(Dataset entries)
********************

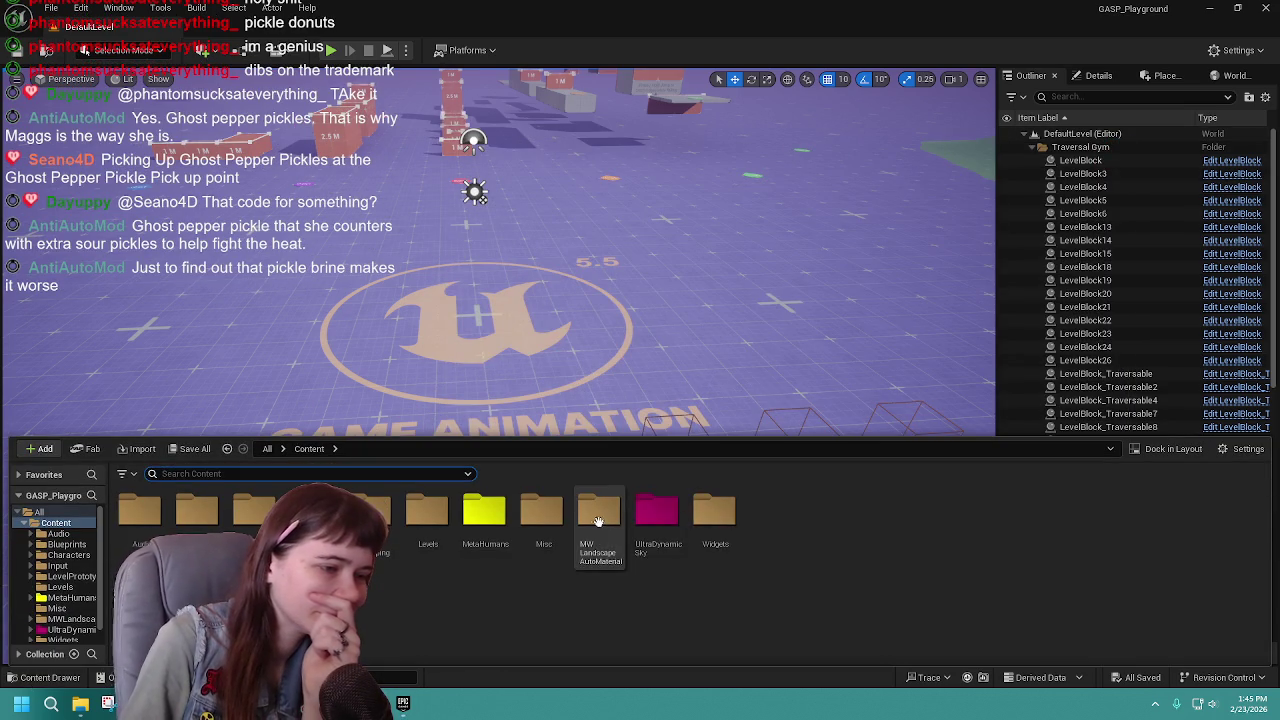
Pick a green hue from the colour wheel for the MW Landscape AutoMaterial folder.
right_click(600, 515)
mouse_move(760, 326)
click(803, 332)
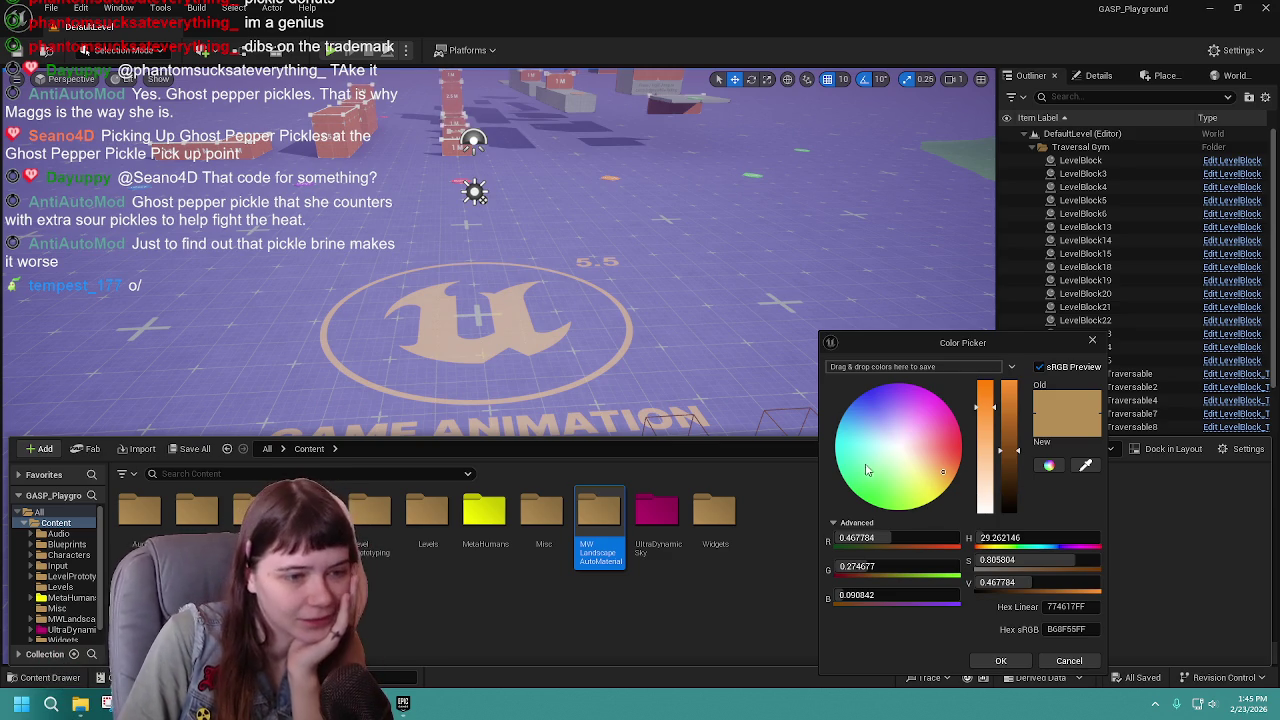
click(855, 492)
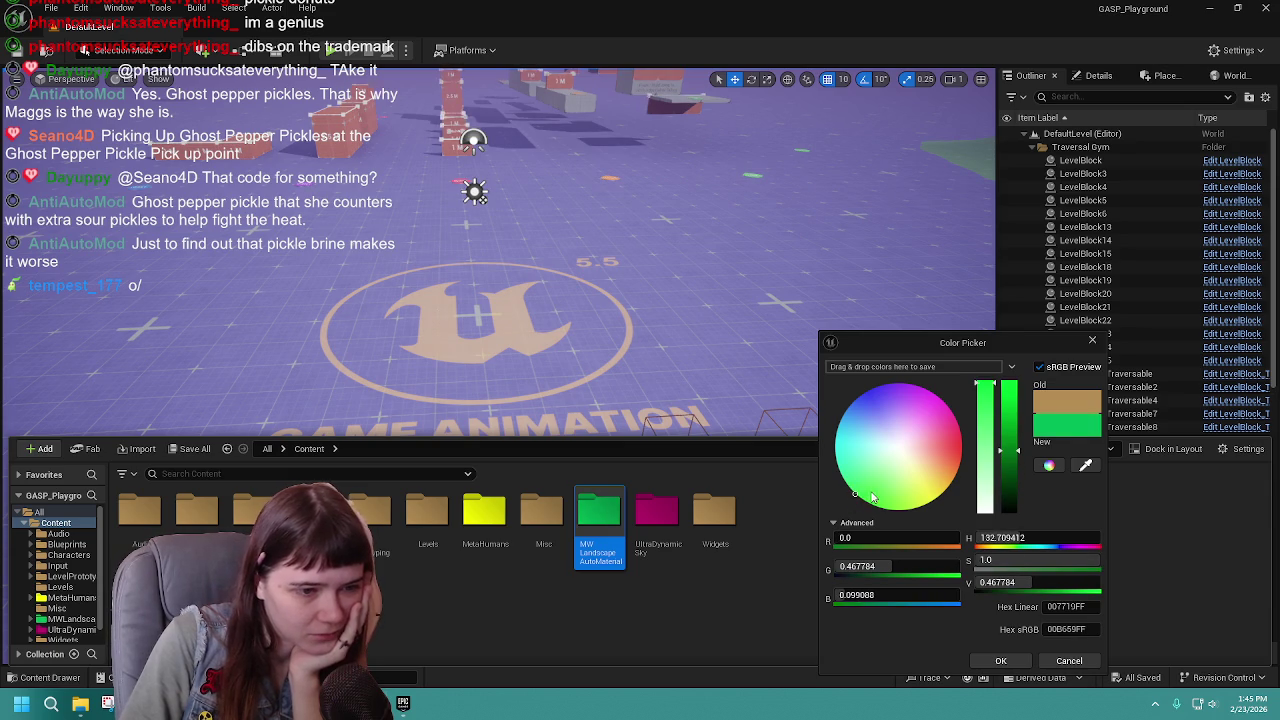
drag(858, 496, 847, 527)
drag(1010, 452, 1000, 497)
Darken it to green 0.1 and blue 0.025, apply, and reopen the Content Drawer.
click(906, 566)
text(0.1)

********************

Assignment:
Could you copy each line above exactly as written, minus any pictures?

Finished exercise:
Pick a green hue from the colour wheel for the MW Landscape AutoMaterial folder.
right_click(600, 515)
mouse_move(760, 326)
click(803, 332)
click(855, 492)
drag(858, 496, 847, 527)
drag(1010, 452, 1000, 497)
Darken it to green 0.1 and blue 0.025, apply, and reopen the Content Drawer.
click(906, 566)
text(0.1)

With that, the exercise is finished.